* [What you will do] Which lines of the data contain the string "input"? Show each of them.

* [Records for this task]
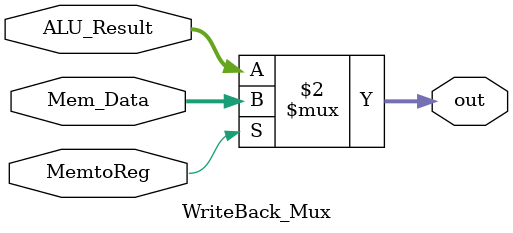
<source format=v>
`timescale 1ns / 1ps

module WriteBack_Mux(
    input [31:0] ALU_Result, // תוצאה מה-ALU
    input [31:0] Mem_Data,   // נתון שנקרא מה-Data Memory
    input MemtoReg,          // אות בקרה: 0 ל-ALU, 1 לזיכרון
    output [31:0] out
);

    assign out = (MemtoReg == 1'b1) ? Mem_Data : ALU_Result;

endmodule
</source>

* [Answer for the task]
    input [31:0] ALU_Result, // תוצאה מה-ALU
    input [31:0] Mem_Data,   // נתון שנקרא מה-Data Memory
    input MemtoReg,          // אות בקרה: 0 ל-ALU, 1 לזיכרון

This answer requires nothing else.